Render every line of the records below as a Markdown table with the columns "Row" and "Text," one row per line, numbered in order and skipping blank lines.

---------- SUPPLIED MATERIAL

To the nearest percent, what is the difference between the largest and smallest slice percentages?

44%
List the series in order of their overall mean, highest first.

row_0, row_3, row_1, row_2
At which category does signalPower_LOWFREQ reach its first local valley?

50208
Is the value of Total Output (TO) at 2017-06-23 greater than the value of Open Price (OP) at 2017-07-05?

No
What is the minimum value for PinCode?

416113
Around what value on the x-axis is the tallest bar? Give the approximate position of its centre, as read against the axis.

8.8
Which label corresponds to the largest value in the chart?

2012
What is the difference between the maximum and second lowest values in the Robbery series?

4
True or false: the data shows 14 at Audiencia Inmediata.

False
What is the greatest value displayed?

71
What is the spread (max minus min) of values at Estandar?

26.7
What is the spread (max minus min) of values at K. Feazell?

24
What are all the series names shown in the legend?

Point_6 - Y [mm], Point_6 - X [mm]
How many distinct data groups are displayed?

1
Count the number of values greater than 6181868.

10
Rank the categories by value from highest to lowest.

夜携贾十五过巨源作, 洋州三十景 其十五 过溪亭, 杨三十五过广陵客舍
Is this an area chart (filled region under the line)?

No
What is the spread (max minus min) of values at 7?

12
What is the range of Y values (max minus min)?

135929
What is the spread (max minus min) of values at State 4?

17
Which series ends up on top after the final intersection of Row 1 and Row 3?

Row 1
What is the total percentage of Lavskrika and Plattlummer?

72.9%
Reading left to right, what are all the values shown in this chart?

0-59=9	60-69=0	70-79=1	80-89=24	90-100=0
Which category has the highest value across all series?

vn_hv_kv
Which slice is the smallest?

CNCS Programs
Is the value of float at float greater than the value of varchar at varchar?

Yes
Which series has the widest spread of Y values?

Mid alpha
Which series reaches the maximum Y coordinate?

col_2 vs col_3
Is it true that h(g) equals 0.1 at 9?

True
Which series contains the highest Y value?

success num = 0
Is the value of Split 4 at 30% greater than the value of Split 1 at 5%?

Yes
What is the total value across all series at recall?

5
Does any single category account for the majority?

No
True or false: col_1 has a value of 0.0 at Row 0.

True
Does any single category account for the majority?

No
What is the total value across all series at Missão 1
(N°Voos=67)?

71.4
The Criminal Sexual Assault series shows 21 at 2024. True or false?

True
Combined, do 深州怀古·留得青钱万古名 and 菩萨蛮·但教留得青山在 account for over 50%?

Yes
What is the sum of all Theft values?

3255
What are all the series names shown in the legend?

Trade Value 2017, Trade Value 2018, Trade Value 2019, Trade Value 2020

--------------------

| WRITTEN SOLUTION |
| Row | Text |
|---|---|
| 1 | To the nearest percent, what is the difference between the largest and smallest slice percentages? |
| 2 | 44% |
| 3 | List the series in order of their overall mean, highest first. |
| 4 | row_0, row_3, row_1, row_2 |
| 5 | At which category does signalPower_LOWFREQ reach its first local valley? |
| 6 | 50208 |
| 7 | Is the value of Total Output (TO) at 2017-06-23 greater than the value of Open Price (OP) at 2017-07-05? |
| 8 | No |
| 9 | What is the minimum value for PinCode? |
| 10 | 416113 |
| 11 | Around what value on the x-axis is the tallest bar? Give the approximate position of its centre, as read against the axis. |
| 12 | 8.8 |
| 13 | Which label corresponds to the largest value in the chart? |
| 14 | 2012 |
| 15 | What is the difference between the maximum and second lowest values in the Robbery series? |
| 16 | 4 |
| 17 | True or false: the data shows 14 at Audiencia Inmediata. |
| 18 | False |
| 19 | What is the greatest value displayed? |
| 20 | 71 |
| 21 | What is the spread (max minus min) of values at Estandar? |
| 22 | 26.7 |
| 23 | What is the spread (max minus min) of values at K. Feazell? |
| 24 | 24 |
| 25 | What are all the series names shown in the legend? |
| 26 | Point_6 - Y [mm], Point_6 - X [mm] |
| 27 | How many distinct data groups are displayed? |
| 28 | 1 |
| 29 | Count the number of values greater than 6181868. |
| 30 | 10 |
| 31 | Rank the categories by value from highest to lowest. |
| 32 | 夜携贾十五过巨源作, 洋州三十景 其十五 过溪亭, 杨三十五过广陵客舍 |
| 33 | Is this an area chart (filled region under the line)? |
| 34 | No |
| 35 | What is the spread (max minus min) of values at 7? |
| 36 | 12 |
| 37 | What is the range of Y values (max minus min)? |
| 38 | 135929 |
| 39 | What is the spread (max minus min) of values at State 4? |
| 40 | 17 |
| 41 | Which series ends up on top after the final intersection of Row 1 and Row 3? |
| 42 | Row 1 |
| 43 | What is the total percentage of Lavskrika and Plattlummer? |
| 44 | 72.9% |
| 45 | Reading left to right, what are all the values shown in this chart? |
| 46 | 0-59=9	60-69=0	70-79=1	80-89=24	90-100=0 |
| 47 | Which category has the highest value across all series? |
| 48 | vn_hv_kv |
| 49 | Which slice is the smallest? |
| 50 | CNCS Programs |
| 51 | Is the value of float at float greater than the value of varchar at varchar? |
| 52 | Yes |
| 53 | Which series has the widest spread of Y values? |
| 54 | Mid alpha |
| 55 | Which series reaches the maximum Y coordinate? |
| 56 | col_2 vs col_3 |
| 57 | Is it true that h(g) equals 0.1 at 9? |
| 58 | True |
| 59 | Which series contains the highest Y value? |
| 60 | success num = 0 |
| 61 | Is the value of Split 4 at 30% greater than the value of Split 1 at 5%? |
| 62 | Yes |
| 63 | What is the total value across all series at recall? |
| 64 | 5 |
| 65 | Does any single category account for the majority? |
| 66 | No |
| 67 | True or false: col_1 has a value of 0.0 at Row 0. |
| 68 | True |
| 69 | Does any single category account for the majority? |
| 70 | No |
| 71 | What is the total value across all series at Missão 1 |
| 72 | (N°Voos=67)? |
| 73 | 71.4 |
| 74 | The Criminal Sexual Assault series shows 21 at 2024. True or false? |
| 75 | True |
| 76 | Combined, do 深州怀古·留得青钱万古名 and 菩萨蛮·但教留得青山在 account for over 50%? |
| 77 | Yes |
| 78 | What is the sum of all Theft values? |
| 79 | 3255 |
| 80 | What are all the series names shown in the legend? |
| 81 | Trade Value 2017, Trade Value 2018, Trade Value 2019, Trade Value 2020 |